I’ve cautioned in the media that we should not use Nigeria’s poverty issues as a constant weapon, a blunt instrument that only worsens the problem. Everyone with a platform likes to chime in about poverty killing many Nigerians, despite evidence to the contrary. Most of these folks aren’t interested in solving the problem. If the problem disappears—as it surely will if we continue this trajectory—many will lose their platforms and have nothing to discuss. They are invested in ensuring the problem continues, magnified into a monster for them to maintain relevance, depress Nigerians every evening, and twist the knife in the wounds of the poor. I’ve listed in previous articles many behaviors that make me doubt the mass and increasing poverty hypothesis. I also examined these issues through the prism of inequality or informality. I urge those genuinely interested in solving this problem to open their minds to other possibilities. Economic issues cannot be solved with one-track thinking.

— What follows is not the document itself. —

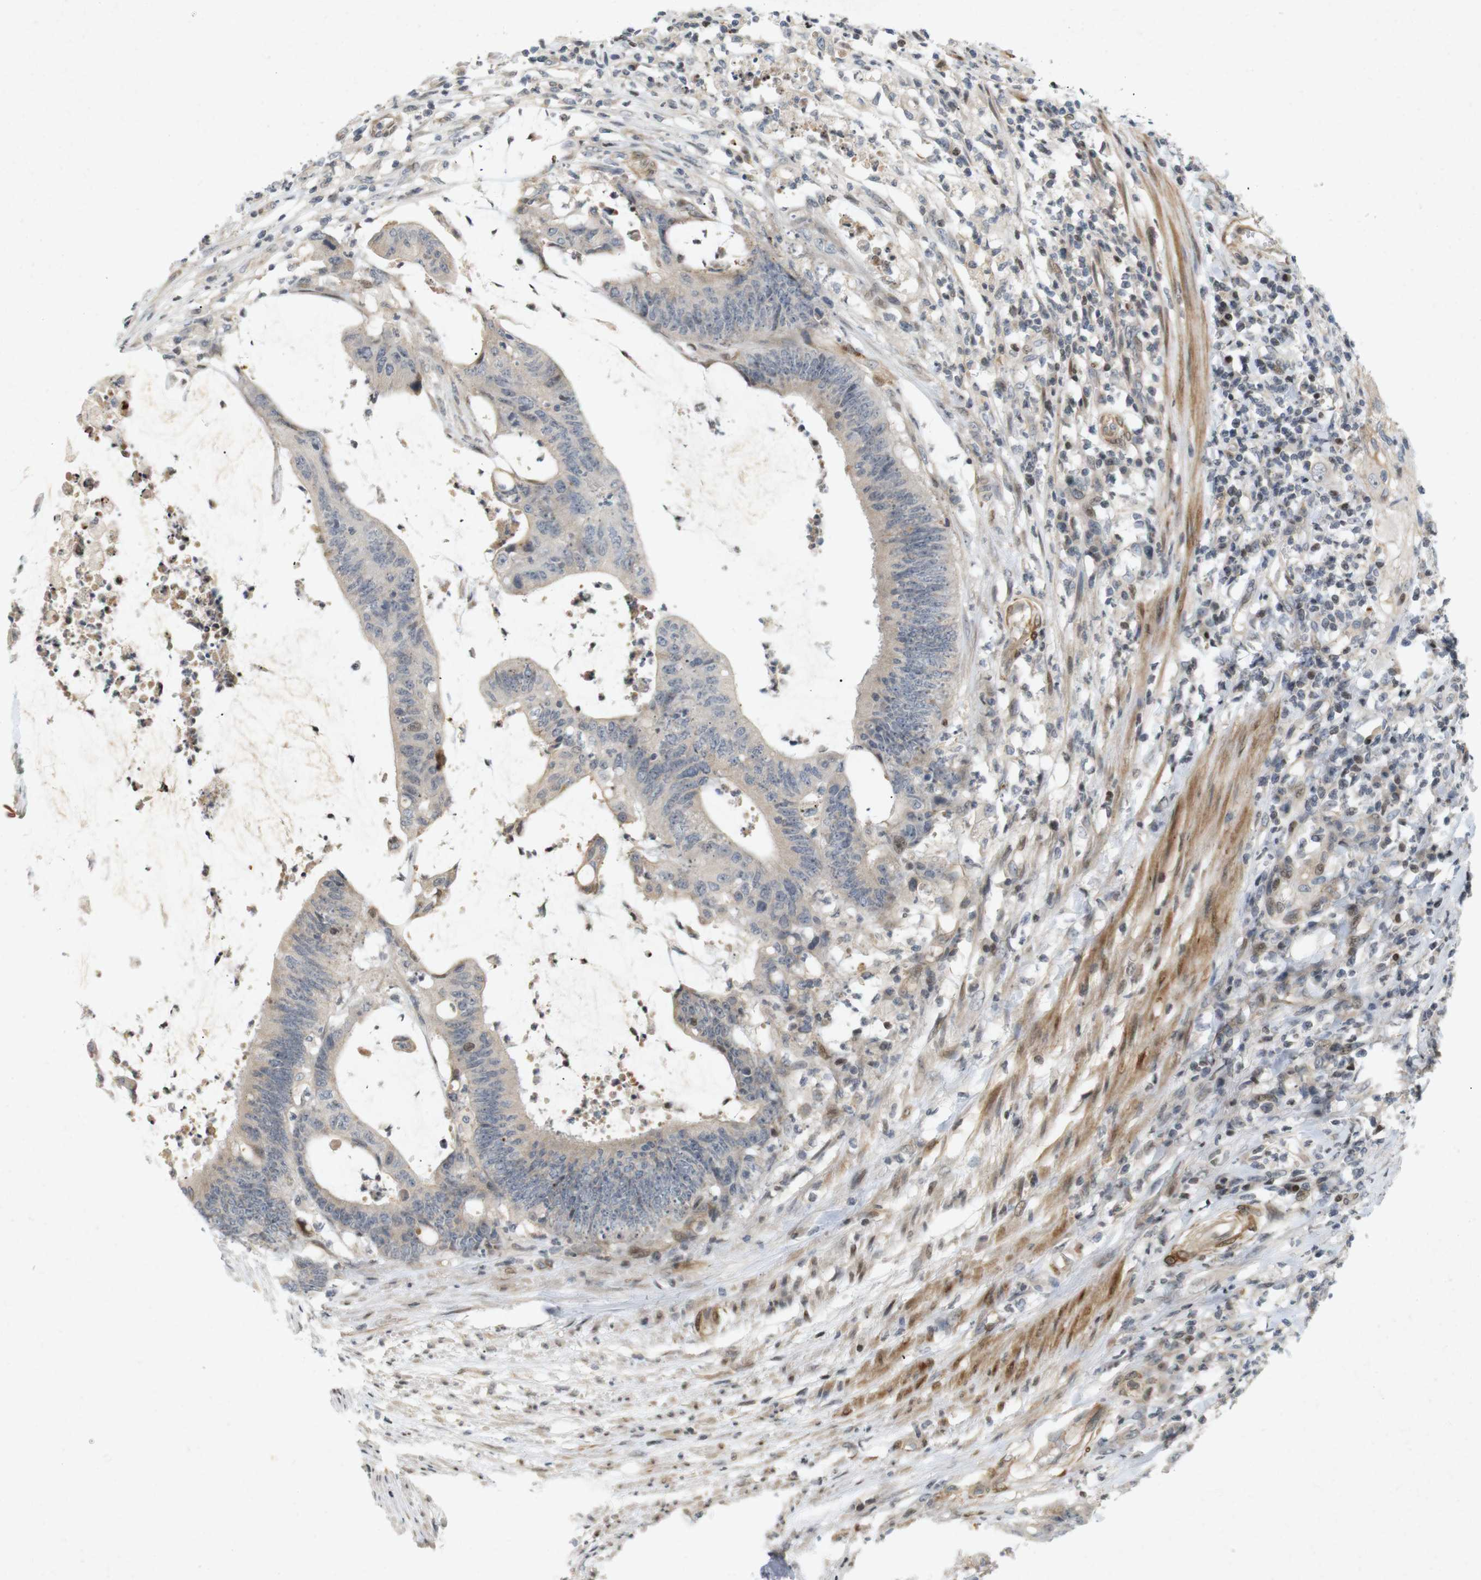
{"staining": {"intensity": "negative", "quantity": "none", "location": "none"}, "tissue": "colorectal cancer", "cell_type": "Tumor cells", "image_type": "cancer", "snomed": [{"axis": "morphology", "description": "Adenocarcinoma, NOS"}, {"axis": "topography", "description": "Rectum"}], "caption": "Micrograph shows no significant protein positivity in tumor cells of colorectal cancer.", "gene": "PPP1R14A", "patient": {"sex": "female", "age": 66}}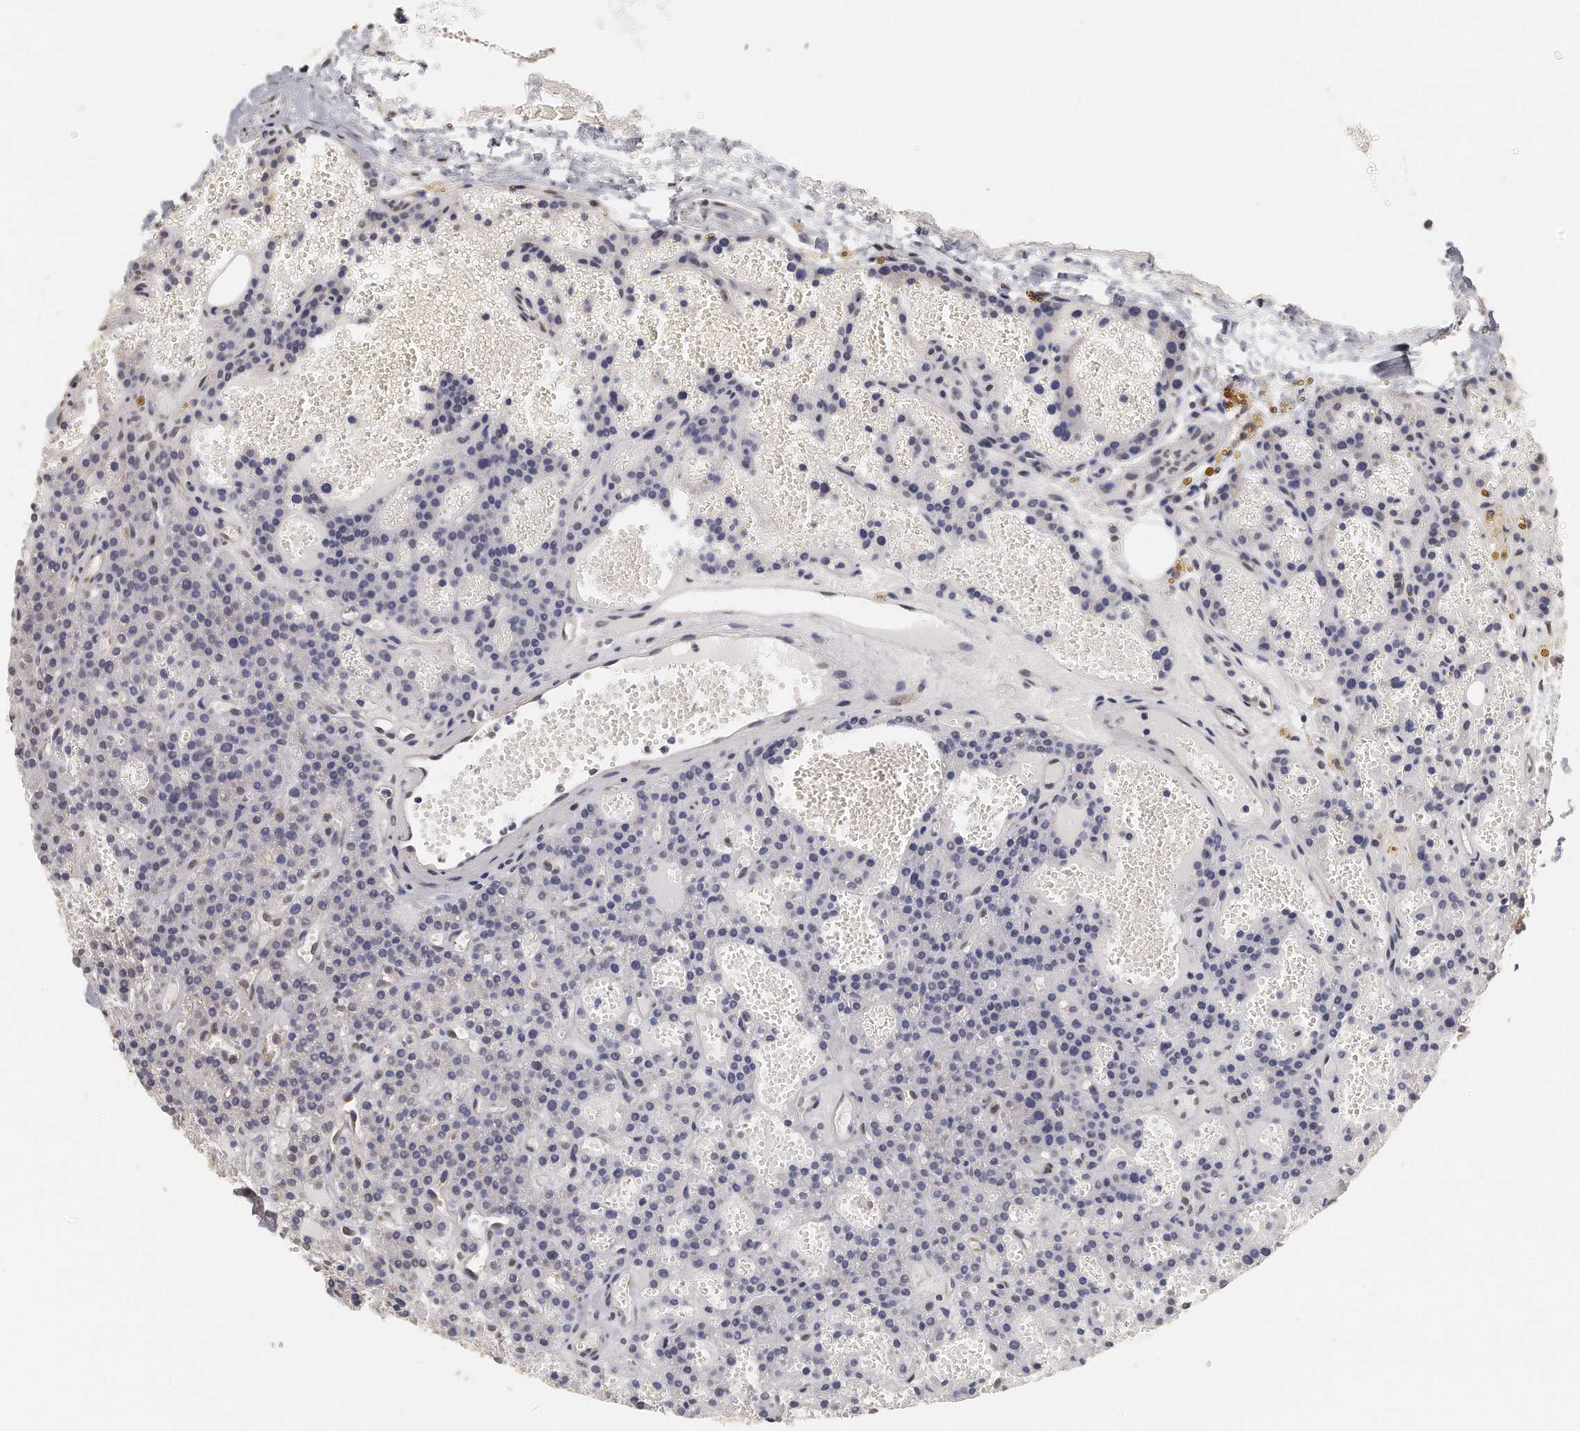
{"staining": {"intensity": "negative", "quantity": "none", "location": "none"}, "tissue": "parathyroid gland", "cell_type": "Glandular cells", "image_type": "normal", "snomed": [{"axis": "morphology", "description": "Normal tissue, NOS"}, {"axis": "topography", "description": "Parathyroid gland"}], "caption": "Micrograph shows no protein expression in glandular cells of benign parathyroid gland.", "gene": "CHST7", "patient": {"sex": "male", "age": 25}}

I conclude by bringing attention to the data problem. Or rather, the data opportunity. Data will make or mar a nation’s journey to greatness. All levels of government and the private sector must take data seriously. Data isn’t just figures; it’s any information that can be captured and stored: numbers, pictures, words, metadata like likes and emojis on social media. Developing a data mindset means understanding documentation and safe storage. Today’s world-beaters are those who understand this and end up selling synthesized, valuable information after processing and mining data in their custody. That’s why it’s dangerous to source our data from outside or not process and store our own. Funding data gathering, capture, cleansing, storage, and analytics is a major priority in this age of Big Data, AI, Robotics, and the Internet of Everything. On a macro level, India has shown what can be achieved with a strong stance on self-owned data. India is officially the world’s fourth largest economy, fourth most income-equal nation, and is posting the right numbers on poverty reduction and economic growth. The turning point for India depends on street smarts, diplomacy, and data sovereignty. China guards its data with its life, strategically releasing only what keeps the country exactly where its leaders want it in the world’s mind.